In reality you could clear a gun, validate that it's completely empty, and then point it at your friend and pull the trigger. It's not going to kill him because you physically validated that it was not loaded. You could point that same gun at your own head and pull the trigger. You checked and made sure it was empty, so physically you won't die.

But would you actually do any of that? Hell no, because what if you screwed up? What if you didn't actually clear it? What if someone else handled it between when you cleared it and now? Assumptions can be deadly when guns are involved, so we default to the greatest level of caution possible to prolong our lives and keep ourselves out of jail.
Ha! I'm going to quote you too.
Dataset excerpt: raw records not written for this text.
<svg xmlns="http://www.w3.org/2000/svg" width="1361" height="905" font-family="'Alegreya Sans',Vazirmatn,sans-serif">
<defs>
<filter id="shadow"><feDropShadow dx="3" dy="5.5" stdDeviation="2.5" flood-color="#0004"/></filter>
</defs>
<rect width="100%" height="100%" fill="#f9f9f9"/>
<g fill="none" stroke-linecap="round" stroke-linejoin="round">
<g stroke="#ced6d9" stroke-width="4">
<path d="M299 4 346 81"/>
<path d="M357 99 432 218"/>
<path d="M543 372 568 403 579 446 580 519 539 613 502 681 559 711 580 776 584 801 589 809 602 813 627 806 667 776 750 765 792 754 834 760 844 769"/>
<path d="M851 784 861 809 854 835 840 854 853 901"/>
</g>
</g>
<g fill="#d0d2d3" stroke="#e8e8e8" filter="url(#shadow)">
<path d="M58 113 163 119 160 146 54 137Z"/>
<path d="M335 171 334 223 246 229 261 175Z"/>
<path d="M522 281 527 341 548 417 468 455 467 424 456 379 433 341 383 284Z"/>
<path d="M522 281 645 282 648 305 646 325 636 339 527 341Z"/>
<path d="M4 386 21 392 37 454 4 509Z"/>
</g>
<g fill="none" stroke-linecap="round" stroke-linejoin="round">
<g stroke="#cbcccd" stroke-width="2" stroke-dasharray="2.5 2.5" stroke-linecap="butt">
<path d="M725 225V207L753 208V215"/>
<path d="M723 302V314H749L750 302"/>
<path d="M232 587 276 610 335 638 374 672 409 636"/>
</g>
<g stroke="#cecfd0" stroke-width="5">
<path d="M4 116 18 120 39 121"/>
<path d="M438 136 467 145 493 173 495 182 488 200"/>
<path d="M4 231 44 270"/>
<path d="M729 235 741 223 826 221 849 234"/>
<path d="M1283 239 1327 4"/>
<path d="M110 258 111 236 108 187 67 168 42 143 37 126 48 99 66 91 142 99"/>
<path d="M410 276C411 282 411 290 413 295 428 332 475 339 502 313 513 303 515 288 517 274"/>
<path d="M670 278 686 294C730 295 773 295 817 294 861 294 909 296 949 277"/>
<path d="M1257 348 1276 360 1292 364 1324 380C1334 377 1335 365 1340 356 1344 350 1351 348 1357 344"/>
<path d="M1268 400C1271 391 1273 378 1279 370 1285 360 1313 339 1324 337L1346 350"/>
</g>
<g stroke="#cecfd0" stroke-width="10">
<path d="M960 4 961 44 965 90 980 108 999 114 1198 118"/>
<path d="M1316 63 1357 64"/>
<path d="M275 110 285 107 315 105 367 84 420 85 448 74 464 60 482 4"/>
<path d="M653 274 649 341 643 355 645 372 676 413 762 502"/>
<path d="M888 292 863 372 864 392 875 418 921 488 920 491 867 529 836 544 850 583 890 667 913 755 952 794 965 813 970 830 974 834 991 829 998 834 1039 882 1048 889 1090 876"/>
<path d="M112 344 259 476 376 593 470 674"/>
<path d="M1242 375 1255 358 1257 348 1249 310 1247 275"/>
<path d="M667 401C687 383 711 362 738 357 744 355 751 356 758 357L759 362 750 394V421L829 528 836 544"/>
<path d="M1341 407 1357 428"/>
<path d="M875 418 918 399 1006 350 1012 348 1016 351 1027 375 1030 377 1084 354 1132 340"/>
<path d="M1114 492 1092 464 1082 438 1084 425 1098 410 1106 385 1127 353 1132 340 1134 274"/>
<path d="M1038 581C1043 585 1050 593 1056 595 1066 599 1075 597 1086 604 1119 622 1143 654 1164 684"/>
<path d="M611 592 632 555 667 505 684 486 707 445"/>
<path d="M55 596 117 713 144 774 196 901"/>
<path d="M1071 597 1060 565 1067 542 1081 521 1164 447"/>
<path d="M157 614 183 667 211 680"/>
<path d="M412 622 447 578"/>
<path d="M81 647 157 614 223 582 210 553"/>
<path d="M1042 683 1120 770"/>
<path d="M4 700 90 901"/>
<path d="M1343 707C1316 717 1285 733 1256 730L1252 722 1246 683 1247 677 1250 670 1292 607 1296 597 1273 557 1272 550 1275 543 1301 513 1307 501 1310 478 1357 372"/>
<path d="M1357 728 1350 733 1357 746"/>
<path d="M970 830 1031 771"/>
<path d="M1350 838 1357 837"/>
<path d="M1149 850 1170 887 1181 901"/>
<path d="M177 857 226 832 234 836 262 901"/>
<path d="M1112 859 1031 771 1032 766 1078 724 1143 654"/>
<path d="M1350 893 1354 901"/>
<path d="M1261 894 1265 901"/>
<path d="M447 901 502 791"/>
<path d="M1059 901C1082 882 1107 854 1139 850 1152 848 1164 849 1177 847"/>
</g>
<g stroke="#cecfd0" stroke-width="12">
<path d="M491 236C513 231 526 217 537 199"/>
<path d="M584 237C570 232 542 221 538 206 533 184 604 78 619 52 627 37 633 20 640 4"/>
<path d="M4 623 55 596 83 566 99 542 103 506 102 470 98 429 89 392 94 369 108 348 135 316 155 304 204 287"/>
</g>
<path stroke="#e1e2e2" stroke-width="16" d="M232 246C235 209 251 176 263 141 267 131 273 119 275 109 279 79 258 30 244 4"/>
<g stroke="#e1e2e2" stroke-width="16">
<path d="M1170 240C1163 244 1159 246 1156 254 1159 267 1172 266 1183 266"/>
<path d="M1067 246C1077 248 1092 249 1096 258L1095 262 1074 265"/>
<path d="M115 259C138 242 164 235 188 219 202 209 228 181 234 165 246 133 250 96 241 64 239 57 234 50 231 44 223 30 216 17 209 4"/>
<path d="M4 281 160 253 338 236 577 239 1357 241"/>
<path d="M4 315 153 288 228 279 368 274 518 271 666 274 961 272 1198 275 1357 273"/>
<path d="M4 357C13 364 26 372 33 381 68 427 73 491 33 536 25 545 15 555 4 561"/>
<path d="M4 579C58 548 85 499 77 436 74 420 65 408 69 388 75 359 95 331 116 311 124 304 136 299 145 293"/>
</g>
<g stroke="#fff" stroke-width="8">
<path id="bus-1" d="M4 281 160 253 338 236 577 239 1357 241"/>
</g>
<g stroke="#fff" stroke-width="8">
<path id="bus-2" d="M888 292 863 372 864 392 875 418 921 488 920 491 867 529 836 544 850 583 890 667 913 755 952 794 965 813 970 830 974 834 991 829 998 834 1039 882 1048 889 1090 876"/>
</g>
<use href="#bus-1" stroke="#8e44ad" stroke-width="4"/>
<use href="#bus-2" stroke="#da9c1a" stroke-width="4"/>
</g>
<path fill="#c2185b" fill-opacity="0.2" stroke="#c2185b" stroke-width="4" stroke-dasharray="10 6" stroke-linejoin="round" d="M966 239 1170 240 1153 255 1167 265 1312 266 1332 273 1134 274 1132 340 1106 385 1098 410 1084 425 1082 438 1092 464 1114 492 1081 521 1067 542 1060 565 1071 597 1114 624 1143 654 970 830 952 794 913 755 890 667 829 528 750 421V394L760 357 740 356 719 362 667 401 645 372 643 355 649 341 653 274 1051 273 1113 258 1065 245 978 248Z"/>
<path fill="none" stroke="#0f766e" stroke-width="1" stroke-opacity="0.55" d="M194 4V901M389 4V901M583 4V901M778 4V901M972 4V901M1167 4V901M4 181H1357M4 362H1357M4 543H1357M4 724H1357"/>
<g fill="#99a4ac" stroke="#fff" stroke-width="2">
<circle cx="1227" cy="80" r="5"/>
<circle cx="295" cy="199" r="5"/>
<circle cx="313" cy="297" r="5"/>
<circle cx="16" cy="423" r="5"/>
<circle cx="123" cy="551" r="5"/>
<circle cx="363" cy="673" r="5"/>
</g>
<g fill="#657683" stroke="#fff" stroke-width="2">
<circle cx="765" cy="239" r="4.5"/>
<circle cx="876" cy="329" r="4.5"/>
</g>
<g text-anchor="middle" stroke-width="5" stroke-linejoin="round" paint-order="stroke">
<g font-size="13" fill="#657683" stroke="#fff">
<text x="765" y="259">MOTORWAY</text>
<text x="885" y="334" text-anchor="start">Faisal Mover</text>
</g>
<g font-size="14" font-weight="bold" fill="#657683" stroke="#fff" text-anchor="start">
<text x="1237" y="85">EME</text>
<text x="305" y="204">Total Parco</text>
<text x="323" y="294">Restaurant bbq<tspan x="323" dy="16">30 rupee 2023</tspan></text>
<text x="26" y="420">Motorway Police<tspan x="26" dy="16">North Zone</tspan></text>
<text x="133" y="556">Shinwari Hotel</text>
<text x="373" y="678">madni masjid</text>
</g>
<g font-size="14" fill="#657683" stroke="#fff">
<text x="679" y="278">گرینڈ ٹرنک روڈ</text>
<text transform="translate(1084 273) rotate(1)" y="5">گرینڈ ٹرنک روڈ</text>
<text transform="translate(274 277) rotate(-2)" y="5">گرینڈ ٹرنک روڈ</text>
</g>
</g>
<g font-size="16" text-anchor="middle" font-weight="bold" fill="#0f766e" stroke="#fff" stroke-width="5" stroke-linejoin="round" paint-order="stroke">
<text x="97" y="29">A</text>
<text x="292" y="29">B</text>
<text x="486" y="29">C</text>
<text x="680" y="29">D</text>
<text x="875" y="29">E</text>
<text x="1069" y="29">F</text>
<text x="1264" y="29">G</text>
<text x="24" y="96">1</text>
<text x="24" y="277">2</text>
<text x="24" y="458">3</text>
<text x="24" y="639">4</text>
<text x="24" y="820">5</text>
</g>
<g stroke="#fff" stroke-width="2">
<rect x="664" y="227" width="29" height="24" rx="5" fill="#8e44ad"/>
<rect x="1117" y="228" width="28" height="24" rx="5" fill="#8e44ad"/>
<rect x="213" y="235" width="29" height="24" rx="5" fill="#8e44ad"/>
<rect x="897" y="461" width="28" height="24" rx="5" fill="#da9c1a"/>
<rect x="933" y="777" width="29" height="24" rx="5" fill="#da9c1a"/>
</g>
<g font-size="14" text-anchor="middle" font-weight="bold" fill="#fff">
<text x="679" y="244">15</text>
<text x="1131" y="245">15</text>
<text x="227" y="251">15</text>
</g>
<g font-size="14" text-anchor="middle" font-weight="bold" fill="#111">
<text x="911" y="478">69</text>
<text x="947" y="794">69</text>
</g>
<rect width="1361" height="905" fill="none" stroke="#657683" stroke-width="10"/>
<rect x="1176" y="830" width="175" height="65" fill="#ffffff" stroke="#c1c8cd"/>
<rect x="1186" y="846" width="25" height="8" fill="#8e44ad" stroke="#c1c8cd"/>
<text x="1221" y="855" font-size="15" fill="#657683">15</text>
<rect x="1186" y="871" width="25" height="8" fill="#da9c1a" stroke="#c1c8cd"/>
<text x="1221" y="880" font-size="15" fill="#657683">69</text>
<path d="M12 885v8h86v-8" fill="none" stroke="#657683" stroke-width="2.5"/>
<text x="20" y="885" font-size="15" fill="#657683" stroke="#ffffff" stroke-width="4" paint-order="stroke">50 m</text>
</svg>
When I took my concealed carry class, (some people say they're mostly worthless), the teacher went over the, "Never pointing a gun at anything you didn't intend to destroy". He made a point to emphasize the muzzle control he used with the SP-01 as he stood in front of us. Muzzle up or muzzle down as he moved the gun from side to side. Making the point of NOT sweeping the class with the muzzle. That stuck with me. To the point of getting a twinge of heeby-jeebys when I see rifles on the tables at gun shows pointing at the vendor.

I wish we knew how to instill that mind set in all gun owners. I'll guess that those that don't have that/can't get that mindset are the same people that are disrespectful and discourteous in other parts of their lives.